Columnistas
Estado, hoy
El problema fundamental en esta tercera década del Siglo XXI consiste precisamente en reinventar el Estado más allá de las polarizaciones excluyentes
Las redes sociales nos traen un video en el que uno de los participantes, haciendo ostentación de su sapiencia, nos explica que el actual gobierno tiene una “agenda marxista”, porque considera al Estado como la única entidad que sabe hacer bien las cosas, en contraste con “los privados”, a los que ve “como unos bandidos”. Su proyecto es convertir “todo en público”, concentrar el poder en pocas manos y crear dependencias de los ciudadanos con respecto al Estado, ante el cierre de otras opciones. No sabemos si este planteamiento es resultado de la ignorancia o de la mala fe y por ello conviene recordar algunos detalles fundamentales.
El Siglo XX nos deparó experiencias contradictorias a este respecto. La primera tiene que ver con los regímenes totalitarios, que convirtieron al Estado en un ente omnipotente que lo regulaba todo, asfixiaba los individuos y establecía formas de control minucioso de la vida social en todos sus matices, incluso en la vida privada de las personas, como aparece en la novela 1984 de George Orwell.
El ponente de la mesa redonda tiene razón en oponerse a este tipo de modelo que anula la expresión de los ciudadanos, pero lo que no parece tener claro es que el totalitarismo es tanto de izquierda como de derecha: el estalinismo y el nazismo y, en menor medida, el fascismo en Italia y el franquismo en España. Libros clásicos como el de Hanna Arendt (Los orígenes del totalitarismo, 1951) y el de Raymond Aron (Democracia y totalitarismo, 1965) pusieron de presente los elementos comunes que existían entre estos regímenes.
Otra cosa muy distinta es la oposición que se puede establecer entre el llamado ‘Estado de bienestar’ y el neoliberalismo. En el primer caso, como resultado de ‘la crisis del 29′, se asignó al Estado una responsabilidad en la estabilidad económica del capitalismo (el keynesianismo) que permitiera contrarrestar las crisis de sobreproducción con la creación de ‘demanda efectiva’; y un papel primordial en la asistencia social de los ciudadanos (la salud, la educación, el desempleo, etc.) y la regulación de los conflictos sociales. La idea era que el Estado debía contribuir a amortiguar las desigualdades, propiciar la redistribución del ingreso y, sobre todo, evitar la explosión de una revolución social.

**LISTA DE TAREAS**
#1 ¿Qué novela cita la columna sobre el Estado para ilustrar el control minucioso de la vida social bajo los regímenes totalitarios?
#2 Enumera todos los regímenes totalitarios de izquierda y de derecha que nombra la columna sobre el Estado.
#3 Escribe la continuación de la columna sobre el Estado a partir de su última oración.
Los datos no hacen falta para resolver estas tareas.

**DATOS MOSTRADOS**
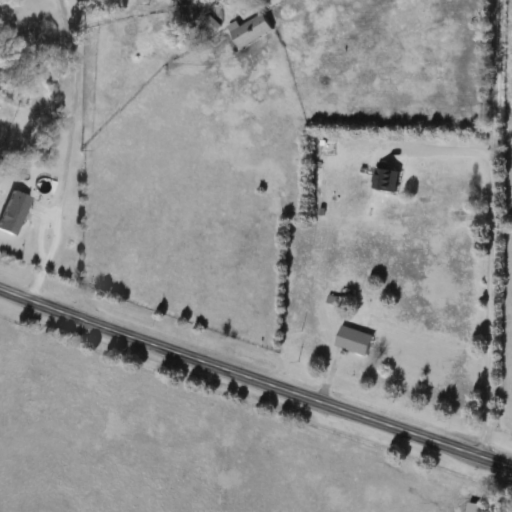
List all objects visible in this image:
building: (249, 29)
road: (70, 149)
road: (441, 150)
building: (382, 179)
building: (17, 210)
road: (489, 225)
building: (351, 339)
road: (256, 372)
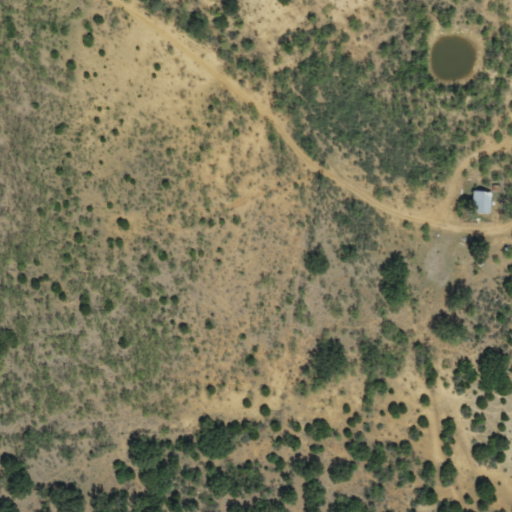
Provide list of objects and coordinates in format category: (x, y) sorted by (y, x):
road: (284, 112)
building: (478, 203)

**RESPUESTAS POR TAREA**
#1 La novela 1984 de George Orwell.

#2
- El estalinismo
- El nazismo
- El fascismo en Italia
- El franquismo en España

#3
Caído el socialismo, entre 1989 y 1992 se impuso el modelo neoliberal cuyo objetivo era ‘desmontar el Estado de bienestar’ bajo la idea de que la regulación de las actividades económicas debía confiarse a la lógica del mercado. Se trataba del regreso a una concepción clásica del liberalismo que, a la manera del anarquismo, consideraba al Estado como ente artificial y oneroso, que despojaba de sus atributos a la sociedad. Este modelo fue ‘exitoso’ durante los primeros años de la globalización en los 90 pero poco a poco fue haciendo agua. La crisis económica de 2008, resultado de la desregulación financiera, puso sobre el tapete el problema de la regulación de la economía por parte del Estado. La pandemia finalmente terminó por desnudar todas las carencias que se habían acumulado en términos de anarquía y desigualdad.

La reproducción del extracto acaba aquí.